I looked at it every single day in Iraq.
It was taken before we got together, the time I came over for Thanksgiving dinner and we played cards and bet on chores. I won breakfast in bed from her, something I'd hoped to collect as soon as I got back. Now I'll probably never get the chance.
The program from the memorial service is next.
Weird to see Matt and Gage’s name with the other two men killed.
Mom sent me a copy of this. I shoved it into my footlocker without looking at it.
Now I study it. Read every detail until the pain is replaced with numbness.
Then, I put it back in the box. I’m suddenly tired.
I scoop up the last of the papers. I doubt there’s anything else in here that I want to see.
I’m wrong.
Another picture—Jess and Lieutenant Stephens. His arm is around her. They both look flushed. They’re wearing parachute gear.
On the back it says,
Looking forward to our next adventure. I'll be thinking of you. Love Michael.
I figure it out pretty easily. He took her skydiving.
When?
Where?
How do you compete with that?
I study her face in the picture. She looks excited, happy. Beautiful.
Lieutenant Stephens is a big thrill-seeker. Skydiver, extreme skier, all of that. I study the picture. What happened after they jumped out of the plane? What was his next adventure? Her?
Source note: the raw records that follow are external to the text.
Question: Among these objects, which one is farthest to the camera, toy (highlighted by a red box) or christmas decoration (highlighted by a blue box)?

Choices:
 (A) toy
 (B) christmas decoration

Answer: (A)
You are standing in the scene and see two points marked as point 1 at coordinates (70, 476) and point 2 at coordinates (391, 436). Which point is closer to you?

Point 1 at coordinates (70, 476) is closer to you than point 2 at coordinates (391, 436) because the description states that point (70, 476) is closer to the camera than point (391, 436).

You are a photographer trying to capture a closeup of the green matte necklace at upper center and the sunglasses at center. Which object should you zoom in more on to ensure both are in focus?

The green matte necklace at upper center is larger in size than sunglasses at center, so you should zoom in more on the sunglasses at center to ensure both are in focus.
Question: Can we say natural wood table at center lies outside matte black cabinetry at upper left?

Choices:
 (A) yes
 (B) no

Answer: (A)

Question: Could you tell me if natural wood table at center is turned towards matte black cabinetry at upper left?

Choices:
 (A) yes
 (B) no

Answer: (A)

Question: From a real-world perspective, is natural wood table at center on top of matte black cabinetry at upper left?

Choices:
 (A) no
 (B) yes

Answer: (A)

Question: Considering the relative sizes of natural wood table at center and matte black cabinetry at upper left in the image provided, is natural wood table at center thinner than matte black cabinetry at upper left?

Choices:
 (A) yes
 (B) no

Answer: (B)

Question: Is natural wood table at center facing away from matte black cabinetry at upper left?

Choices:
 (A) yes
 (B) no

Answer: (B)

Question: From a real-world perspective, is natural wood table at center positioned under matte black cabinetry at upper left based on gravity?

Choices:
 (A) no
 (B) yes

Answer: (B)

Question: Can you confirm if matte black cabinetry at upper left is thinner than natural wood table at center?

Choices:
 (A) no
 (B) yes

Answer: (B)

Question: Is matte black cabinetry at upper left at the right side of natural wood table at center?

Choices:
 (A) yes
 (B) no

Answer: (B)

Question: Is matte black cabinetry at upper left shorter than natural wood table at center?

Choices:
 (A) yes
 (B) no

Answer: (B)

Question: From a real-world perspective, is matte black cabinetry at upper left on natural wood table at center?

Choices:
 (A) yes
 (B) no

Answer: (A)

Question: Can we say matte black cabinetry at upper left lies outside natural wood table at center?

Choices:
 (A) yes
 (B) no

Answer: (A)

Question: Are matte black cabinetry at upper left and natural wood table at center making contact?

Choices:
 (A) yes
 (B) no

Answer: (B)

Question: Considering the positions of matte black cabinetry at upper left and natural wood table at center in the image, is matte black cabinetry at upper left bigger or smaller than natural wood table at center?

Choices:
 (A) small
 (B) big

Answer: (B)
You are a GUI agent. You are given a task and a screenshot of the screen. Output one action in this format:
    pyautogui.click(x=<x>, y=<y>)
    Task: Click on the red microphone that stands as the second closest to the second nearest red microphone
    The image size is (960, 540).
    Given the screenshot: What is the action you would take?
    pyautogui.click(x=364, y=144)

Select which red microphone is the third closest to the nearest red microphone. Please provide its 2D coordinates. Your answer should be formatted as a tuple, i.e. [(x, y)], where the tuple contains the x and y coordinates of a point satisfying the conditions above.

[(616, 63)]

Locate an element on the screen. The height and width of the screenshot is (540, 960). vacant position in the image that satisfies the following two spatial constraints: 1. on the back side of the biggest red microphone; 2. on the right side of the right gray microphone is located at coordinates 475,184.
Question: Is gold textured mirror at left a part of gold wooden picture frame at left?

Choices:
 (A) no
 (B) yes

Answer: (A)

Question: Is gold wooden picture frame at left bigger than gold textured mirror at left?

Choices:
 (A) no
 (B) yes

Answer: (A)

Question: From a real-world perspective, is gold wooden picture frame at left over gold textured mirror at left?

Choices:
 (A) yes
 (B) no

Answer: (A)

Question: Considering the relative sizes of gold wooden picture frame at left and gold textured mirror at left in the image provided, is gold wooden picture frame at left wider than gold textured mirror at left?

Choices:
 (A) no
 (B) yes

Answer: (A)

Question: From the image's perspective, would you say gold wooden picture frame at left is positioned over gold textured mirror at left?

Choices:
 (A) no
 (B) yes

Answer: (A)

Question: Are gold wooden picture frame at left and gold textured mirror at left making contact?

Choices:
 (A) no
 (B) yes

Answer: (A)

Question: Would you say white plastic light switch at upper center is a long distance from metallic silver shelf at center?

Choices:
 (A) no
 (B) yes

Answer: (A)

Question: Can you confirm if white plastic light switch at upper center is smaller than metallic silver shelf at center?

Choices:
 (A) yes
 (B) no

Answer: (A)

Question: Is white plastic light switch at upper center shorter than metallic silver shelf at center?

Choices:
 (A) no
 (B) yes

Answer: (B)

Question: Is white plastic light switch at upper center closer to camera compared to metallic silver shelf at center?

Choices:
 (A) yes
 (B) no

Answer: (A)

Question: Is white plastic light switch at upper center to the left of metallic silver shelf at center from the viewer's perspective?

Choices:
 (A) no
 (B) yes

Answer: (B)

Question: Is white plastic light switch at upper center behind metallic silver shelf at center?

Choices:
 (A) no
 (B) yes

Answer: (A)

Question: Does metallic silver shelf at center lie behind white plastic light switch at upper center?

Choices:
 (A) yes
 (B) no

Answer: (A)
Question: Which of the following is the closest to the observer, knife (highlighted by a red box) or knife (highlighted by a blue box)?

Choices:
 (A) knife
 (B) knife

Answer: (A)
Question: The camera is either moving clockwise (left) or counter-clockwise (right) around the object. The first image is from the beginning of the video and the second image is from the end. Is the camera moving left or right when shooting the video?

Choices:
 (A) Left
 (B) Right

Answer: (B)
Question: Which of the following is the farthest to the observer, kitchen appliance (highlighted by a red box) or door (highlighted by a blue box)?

Looking at the picture makes me sick. Jess said she loved me, that she would wait for me, but I know too well how the heat of the moment can change everything.
Especially after something as adrenaline-filled as jumping out of an airplane.
Where did they go after this picture was taken? That will haunt me.
I put everything back in the box, establishing my own hierarchy. The picture of us and the locket on top. Stephens at the bottom. I resist the urge to rip him out of the picture completely.
I lie down on the bed and try burying my head in the pillow. Nothing but dryer sheet smell. No Jess.
I close my eyes and try to see her face. Now I see two faces. Her face and Michael’s, smiling, arms around each other. I can’t separate them in my mind.